My assistant meanwhile had been brought up in India. “No problem,” he said. He stood there patiently, barely moving a muscle, although I could see him eyeing the fly very, very closely. His eyeballs were everywhere. And then it happened. The fly flew past, the assistant’s hand snapped out faster than a chameleon’s tongue, and the fly was his, held securely in the clenched palm of his surgically gloved hand.
“One moment, sir,” he said, his voice so soft I could barely hear him.
With that he turned on his heel, took off his outer glove - we would always wear two pairs of gloves for surgery - and handed the now inside-out glove to a passing nurse. Rapidly he donned another outer glove and within moments was back at the table side, assisting with the operation. The fly was gone.
“I learned that at school,” he declared, again in a voice verging on silent but with a tone so matter-of-fact it was clear he thought what he had done was normal. The ability to catch a fly in flight, especially during surgery, is not something I had seen before, have not seen since, and is worthy of an entry in a Book of Records. The event has certainly gone down in the annals of the hospital and will remain there for at least a century.

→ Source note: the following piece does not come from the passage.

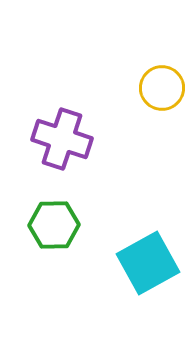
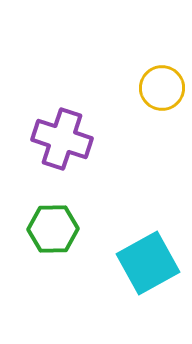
green hexagon: moved 1 px left, 4 px down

And the Swiss, what do they think of the little beasties? Do they worry that flies are responsible for transmitting more disease than almost any other pest on the planet? Does it really bother them that their restaurants are crawling with the things in summer? I realise there are many different types of fly but the clever bods call these ones Musca domestica (1). Did you know they can transmit up to 65 different diseases, most likely more? How about cholera, typhoid, polio, leprosy and TB? Come to think of it, when flies are about, you are probably lucky if all you get is gut-rot.
And you don’t want to know how they really behave. Or do you? OK then, if you must then I’ll tell you. Basically, the way a fly eats is revolting. It lands from wherever it has just been, eyes up your tasty apple strudel, ice cream, donut or, in my case, coffee. Then it sets to work. The moment it lands it squidges out some saliva onto the food surface - basically it vomits - waits briefly for the saliva to liquefy the food and then sucks it up through a straw-like structure called a proboscis. Having taken its fill, on it goes to the next tasty morsel, for which you have probably paid a fortune. Land, vomit, wait, suck, land, vomit, wait, suck, and so Musca domestica continues.

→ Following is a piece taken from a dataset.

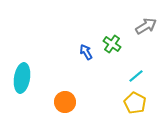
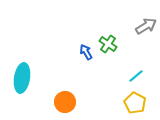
green cross: moved 4 px left
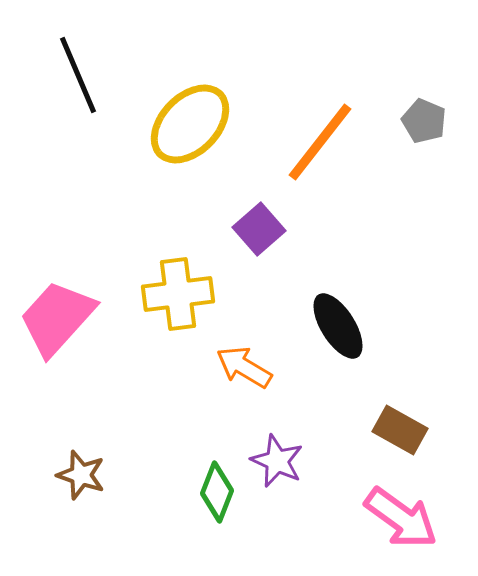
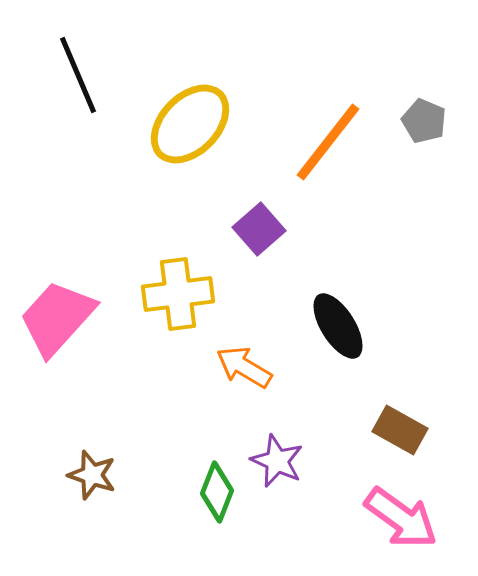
orange line: moved 8 px right
brown star: moved 11 px right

It may just be me, of course, although I rather suspect not. Could it just be that I have unwittingly become the fly’s public enemy number one? Am I the topic of fly conversation out there in the scenic Swiss landscape? Good Heavens, I write these words in a Swiss café, right by a rippling water’s edge. There is a fly walking on my right hand, his best mate is having a wander across my left ankle and, damn it, a third has just tried to crawl into my left ear. I don’t believe this. Another has just walked onto my computer screen and another…I am not joking…has just landed on the letter “W” of my keyboard. Get lost all of you. I have an article to write.
And the solution? I have no idea. I guess swot ‘em if you can and swot ‘em if you can’t. After all, if you manage to squash a Musca domestica whose reflexes have come off par, he only lives for 25 days anyway. The planet will barely miss him and you will have done the Swiss a service.